Friday April 24, 2020
Health & Wellness Newsletter
As we continue to navigate the effects of COVID-19 on all of our lives, Special Olympics Connecticut is offering athletes new ways to stay active, healthy and connected through virtual health and fitness opportunities. Find out more here .

SOCTFit5 Facebook Group Recap
We are closing in on Week 4 of our SOCT Fit 5 Facebook Group 8-week Challenge ! Check out all of the great resources that were shared this week with the group below.
Movement Monday
Get moving with these Fit 5 Level 4 Exercises!

Repeat this video three times a day, after each meal, to reach your Fit 5 goal of 30-minutes of physical activity each day!

Take-a-Walk Tuesday
SOCT Health Leader, Angie sent us out on an obstacle course! She encourages you to try three of your favorite exercises while you are out on your walk! Angie chose:
  1. Squat to a bench
  2. Side shuffle hop down her driveway
  3. Walking lunges along the sidewalk

WWE Workout Wednesday
This weeks training is focused on endurance! Endurance is the ability of your body to keep moving for long periods of time. It can help you run farther distances without stopping and practice longer with fewer breaks.

30-Minute Thursday
We are switching things up this week with a 30-Minute Yoga session with Sarah! Yoga is a wonderful workout that can help improve flexibility, muscle strength, and energy.

Fit Foods Friday
We are thankful for our friends at the University of Saint Joseph (USJ) department of Nutrition for leading our
Fit Foods Fridays!

This week, USJ shared information about healthy breakfast options for a great way to start your day!

Strong Minds Saturday
Coach Gino Caro from  Fast Lane Speed Training  is back with a message of motivation!
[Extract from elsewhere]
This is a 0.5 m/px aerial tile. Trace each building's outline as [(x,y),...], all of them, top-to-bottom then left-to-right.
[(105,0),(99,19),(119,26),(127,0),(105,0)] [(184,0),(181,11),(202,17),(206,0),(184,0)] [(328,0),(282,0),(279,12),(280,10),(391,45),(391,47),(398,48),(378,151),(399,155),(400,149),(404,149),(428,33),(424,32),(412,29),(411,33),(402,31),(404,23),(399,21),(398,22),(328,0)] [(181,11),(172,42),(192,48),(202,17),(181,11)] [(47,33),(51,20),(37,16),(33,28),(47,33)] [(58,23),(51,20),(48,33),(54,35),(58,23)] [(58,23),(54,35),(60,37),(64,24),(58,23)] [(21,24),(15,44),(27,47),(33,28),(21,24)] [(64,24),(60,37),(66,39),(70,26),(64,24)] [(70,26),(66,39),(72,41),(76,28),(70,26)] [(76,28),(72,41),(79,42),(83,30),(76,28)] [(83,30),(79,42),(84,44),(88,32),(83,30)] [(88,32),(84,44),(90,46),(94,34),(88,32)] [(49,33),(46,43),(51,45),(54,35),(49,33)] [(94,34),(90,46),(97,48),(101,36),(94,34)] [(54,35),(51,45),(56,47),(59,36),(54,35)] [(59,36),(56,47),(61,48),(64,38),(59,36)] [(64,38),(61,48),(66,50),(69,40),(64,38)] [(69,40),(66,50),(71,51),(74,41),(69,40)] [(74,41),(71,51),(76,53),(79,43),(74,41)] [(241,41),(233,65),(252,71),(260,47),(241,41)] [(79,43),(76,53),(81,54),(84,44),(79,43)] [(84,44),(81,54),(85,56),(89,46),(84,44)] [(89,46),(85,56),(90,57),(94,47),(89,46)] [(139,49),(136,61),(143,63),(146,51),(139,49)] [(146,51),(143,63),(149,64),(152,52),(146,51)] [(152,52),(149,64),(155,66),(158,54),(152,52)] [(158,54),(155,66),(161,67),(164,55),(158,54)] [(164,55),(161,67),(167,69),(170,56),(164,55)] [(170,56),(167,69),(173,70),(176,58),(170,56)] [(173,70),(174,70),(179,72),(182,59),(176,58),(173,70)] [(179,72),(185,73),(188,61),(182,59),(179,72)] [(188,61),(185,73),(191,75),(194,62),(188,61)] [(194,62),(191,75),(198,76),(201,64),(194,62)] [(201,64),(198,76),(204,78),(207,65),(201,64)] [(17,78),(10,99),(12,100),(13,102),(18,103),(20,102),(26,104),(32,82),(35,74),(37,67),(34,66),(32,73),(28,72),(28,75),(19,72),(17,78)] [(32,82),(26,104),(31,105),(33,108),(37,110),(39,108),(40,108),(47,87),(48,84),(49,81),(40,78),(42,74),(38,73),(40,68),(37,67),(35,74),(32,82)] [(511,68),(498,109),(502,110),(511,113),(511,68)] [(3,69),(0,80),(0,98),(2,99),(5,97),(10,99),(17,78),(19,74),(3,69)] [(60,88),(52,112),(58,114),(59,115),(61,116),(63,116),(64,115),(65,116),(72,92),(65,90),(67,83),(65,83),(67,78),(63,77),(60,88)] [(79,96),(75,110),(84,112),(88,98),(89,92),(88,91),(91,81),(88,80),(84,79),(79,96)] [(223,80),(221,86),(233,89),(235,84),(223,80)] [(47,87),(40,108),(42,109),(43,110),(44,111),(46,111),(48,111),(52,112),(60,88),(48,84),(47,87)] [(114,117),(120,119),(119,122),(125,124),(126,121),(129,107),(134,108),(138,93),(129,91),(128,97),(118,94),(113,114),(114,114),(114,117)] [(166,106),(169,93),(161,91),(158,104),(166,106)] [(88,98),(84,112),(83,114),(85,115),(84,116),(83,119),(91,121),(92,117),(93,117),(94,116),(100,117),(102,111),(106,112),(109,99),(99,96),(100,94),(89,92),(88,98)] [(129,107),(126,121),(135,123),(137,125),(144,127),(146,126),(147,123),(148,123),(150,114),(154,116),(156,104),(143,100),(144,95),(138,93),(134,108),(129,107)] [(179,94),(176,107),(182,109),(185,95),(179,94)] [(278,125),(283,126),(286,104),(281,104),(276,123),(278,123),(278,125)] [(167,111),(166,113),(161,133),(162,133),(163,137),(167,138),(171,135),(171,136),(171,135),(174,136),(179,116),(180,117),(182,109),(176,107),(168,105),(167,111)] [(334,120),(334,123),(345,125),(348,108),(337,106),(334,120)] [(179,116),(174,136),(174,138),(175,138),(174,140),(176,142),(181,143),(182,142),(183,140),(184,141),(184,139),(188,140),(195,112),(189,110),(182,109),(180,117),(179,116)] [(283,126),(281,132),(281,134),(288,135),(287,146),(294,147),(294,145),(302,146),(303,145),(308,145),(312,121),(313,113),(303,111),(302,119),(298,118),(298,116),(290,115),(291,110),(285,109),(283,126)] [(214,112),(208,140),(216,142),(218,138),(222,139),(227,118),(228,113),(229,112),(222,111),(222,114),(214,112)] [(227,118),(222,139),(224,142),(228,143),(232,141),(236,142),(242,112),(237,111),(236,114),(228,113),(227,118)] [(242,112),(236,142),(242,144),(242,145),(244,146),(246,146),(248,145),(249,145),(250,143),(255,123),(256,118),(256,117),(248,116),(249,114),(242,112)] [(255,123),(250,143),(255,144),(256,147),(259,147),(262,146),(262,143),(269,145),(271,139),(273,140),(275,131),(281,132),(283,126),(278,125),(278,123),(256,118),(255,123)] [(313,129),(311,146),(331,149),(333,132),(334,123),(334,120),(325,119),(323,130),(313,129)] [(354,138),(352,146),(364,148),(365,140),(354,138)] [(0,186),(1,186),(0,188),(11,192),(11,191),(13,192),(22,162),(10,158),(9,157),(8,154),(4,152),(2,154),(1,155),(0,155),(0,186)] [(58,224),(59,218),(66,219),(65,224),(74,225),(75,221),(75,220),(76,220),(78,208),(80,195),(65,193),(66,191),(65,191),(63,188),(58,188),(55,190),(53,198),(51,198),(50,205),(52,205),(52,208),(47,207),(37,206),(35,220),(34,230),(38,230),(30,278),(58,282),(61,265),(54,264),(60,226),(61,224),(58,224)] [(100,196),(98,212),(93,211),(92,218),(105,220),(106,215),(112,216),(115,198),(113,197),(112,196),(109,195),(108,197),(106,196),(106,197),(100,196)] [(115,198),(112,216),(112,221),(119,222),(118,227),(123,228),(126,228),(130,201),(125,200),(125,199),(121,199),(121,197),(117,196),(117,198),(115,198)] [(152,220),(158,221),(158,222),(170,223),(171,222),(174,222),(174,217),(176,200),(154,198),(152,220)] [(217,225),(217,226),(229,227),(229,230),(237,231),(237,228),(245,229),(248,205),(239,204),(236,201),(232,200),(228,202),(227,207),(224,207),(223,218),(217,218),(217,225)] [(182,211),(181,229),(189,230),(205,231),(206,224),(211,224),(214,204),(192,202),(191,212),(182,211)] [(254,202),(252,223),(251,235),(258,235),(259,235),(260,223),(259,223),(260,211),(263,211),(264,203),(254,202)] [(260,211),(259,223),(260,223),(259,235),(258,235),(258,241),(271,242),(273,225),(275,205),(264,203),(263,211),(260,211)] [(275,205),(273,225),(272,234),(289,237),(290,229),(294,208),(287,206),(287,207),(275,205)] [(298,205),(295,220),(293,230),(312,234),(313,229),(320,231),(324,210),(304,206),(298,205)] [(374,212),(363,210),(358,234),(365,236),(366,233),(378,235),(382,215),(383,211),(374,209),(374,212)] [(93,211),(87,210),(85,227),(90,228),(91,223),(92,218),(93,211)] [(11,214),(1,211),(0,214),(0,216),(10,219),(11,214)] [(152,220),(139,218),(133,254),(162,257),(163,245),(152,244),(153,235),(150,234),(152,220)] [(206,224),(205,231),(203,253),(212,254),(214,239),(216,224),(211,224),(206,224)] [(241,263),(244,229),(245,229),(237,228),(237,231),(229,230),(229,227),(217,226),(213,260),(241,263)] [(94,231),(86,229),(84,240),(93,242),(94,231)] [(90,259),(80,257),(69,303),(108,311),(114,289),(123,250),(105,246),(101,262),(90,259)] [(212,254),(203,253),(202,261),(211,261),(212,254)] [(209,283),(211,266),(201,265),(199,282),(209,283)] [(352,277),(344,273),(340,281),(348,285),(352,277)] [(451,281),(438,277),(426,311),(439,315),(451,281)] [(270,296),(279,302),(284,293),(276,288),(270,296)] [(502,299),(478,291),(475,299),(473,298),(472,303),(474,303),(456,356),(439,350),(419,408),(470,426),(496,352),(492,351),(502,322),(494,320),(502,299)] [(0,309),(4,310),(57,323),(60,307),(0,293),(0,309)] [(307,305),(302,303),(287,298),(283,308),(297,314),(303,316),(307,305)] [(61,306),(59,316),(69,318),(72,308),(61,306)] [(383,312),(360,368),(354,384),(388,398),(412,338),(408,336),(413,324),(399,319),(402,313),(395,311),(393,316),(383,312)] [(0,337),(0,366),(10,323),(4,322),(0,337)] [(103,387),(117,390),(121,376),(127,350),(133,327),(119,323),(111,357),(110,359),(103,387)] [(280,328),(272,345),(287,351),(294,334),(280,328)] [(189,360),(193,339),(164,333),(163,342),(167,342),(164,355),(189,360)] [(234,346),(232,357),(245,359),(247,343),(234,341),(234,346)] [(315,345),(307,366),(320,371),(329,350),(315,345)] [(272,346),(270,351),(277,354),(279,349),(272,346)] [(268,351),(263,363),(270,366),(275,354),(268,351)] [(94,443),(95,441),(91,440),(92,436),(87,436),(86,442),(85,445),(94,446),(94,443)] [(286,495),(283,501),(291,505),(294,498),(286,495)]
Coach Gino talks about the importance of staying consistent with your at-home workouts. Visualize yourself winning the Gold at your next competition from all of your hard work!

Health Tip of the Week
Keeping your immune system working at its best is important right now. Check out this list of foods you can add to your diet to help boost your immune system!

Foods that contain Beta-carotene, vitamin C, vitamin E, Vitamin D , and Zinc can all naturally boost your immune system! There are many fruits and vegetables that contain these vitamins and minerals.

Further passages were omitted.